05-09-2006 09:55 AM
05-10-2006 11:30 AM
The destination "[WindowsVolume]" corresponds to whatever volume in which Windows is installed, which is the C:\ drive on most systems. The reason why the installer doesn't allow you to specify C:\ explicitly is because that drive may not exist on the target PC or it may correspond to a removeable storage drive, like a CD-ROM. By specifying the windows volume instead, you ensure that you are always installing to valid location.
As for your second question, I'm not sure what you mean by "the National Instruments files". Are you talking about the LabVIEW Run-Time Engine and NI drivers? If so, you can run a batch file after your installer completes (set up under the "Advanced" tab) that installs any installers silently instead of bundling those installers with the installer for your executable. You can then use command line arguments to specify varying levels of silence while your other installers install. The online Knowledgebase here explains the process in detail.
Kind Regards,
05-10-2006 04:41 PM
05-11-2006 11:55 AM
The KB I linked hasn't been updated for LabVIEW 8.0 yet, but it does still apply to it. The only difference is that the Run-Time Engine installer for LabVIEW 8.0 is located in a different place, <CD Drive>:\Bin\Products\Runtime Engine\lv80rte.

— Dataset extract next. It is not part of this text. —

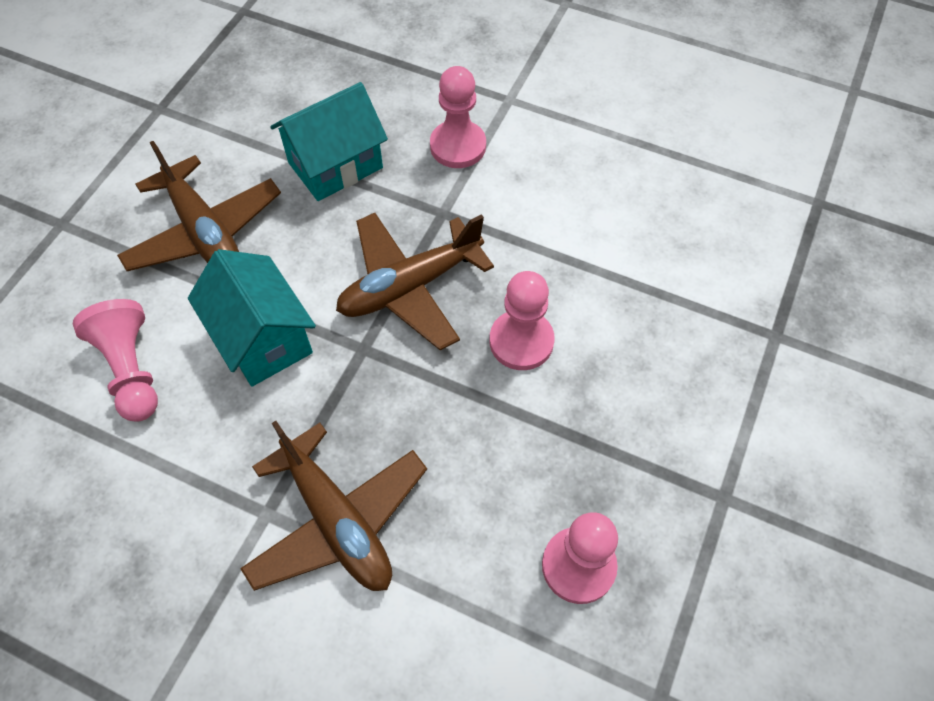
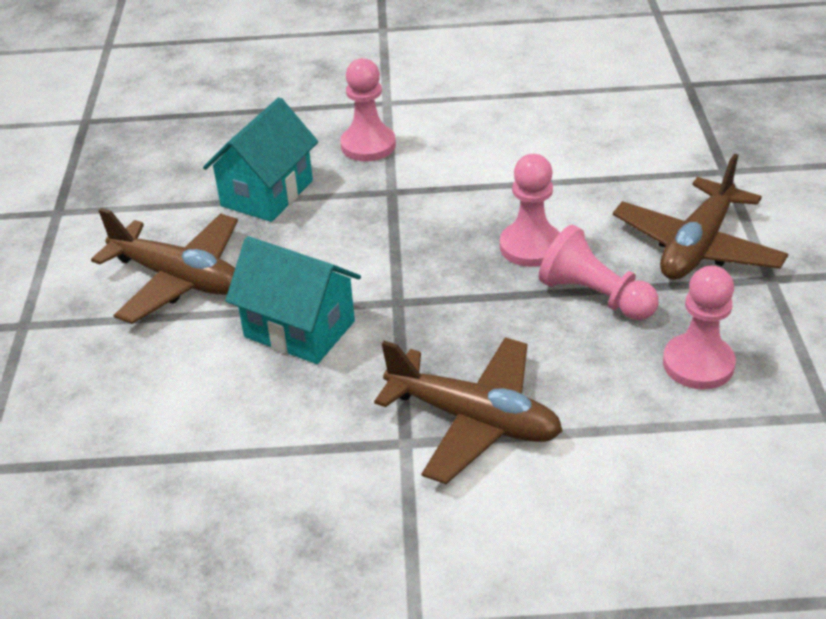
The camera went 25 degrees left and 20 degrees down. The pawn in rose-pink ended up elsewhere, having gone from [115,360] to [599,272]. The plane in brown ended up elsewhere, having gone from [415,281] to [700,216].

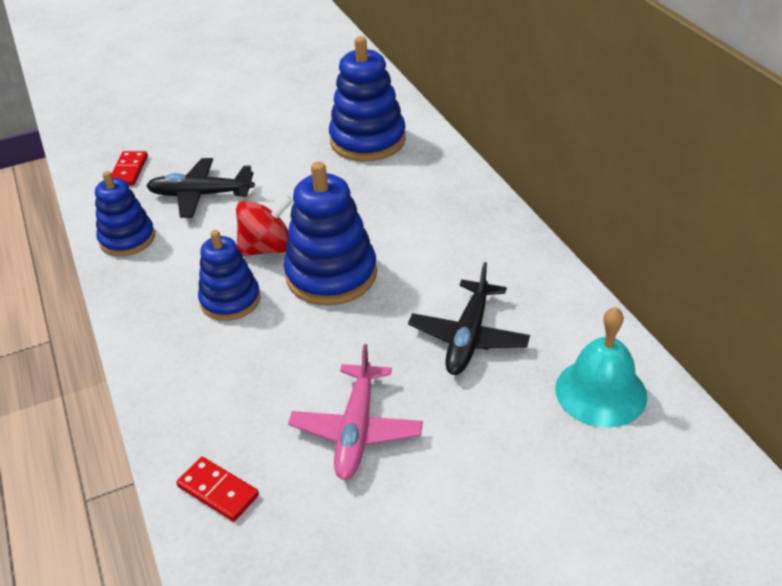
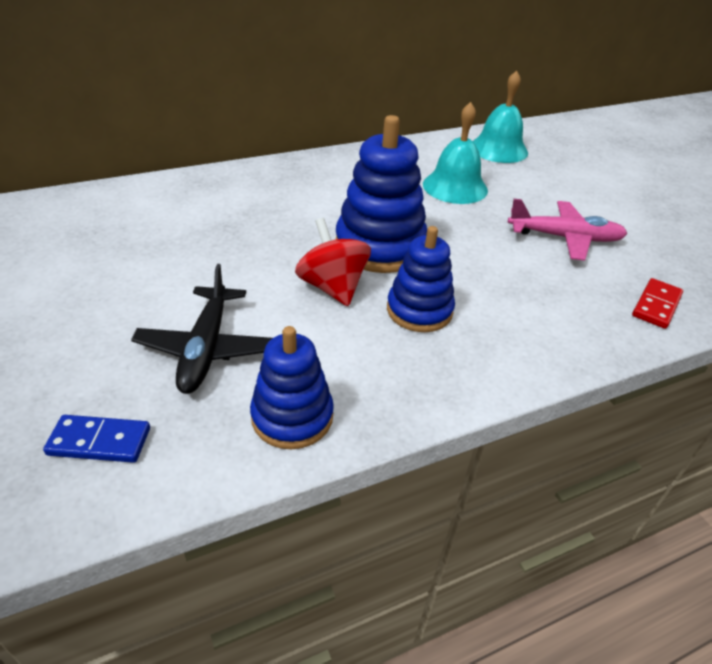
The camera went 95 degrees left and 0 degrees up. The second view lost the stacking toy in cobalt at [367,98]. Where the plane in ebony stood at [469,318], the bell in aqua came to stand at [455,153]. What was the domino in crimson at [129,168] turned into the domino in cobalt at [96,439].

The extent to whether the user knows when it finishes installing all depends on how silent you configure the installation to be. If you configure it to have no UI, then the user obviously won't see anything and won't know when it finishes, but you can configure other degrees of "silence" that do have a UI, all of which are described in the KB I linked previously.
Kind Regards,
05-11-2006 12:57 PM
05-12-2006 05:02 PM
If you are trying to call the actual setup executable, you are correct: the command line options have changed for version 8.0 and only the /q works for silent mode. All of the available command line options for the setup executable of the LabVIEW 8.0 Run-Time Engine are documented in this KB. You can, however, call the underlying .msi files directly (like the one for the Run-Time Engine located in the path I gave before) and then use the general msi command line options, which do include all of the different silent mode varieties. To get a list of the command line options you can use on all msi files, just enter "msiexec /?" in the command prompt.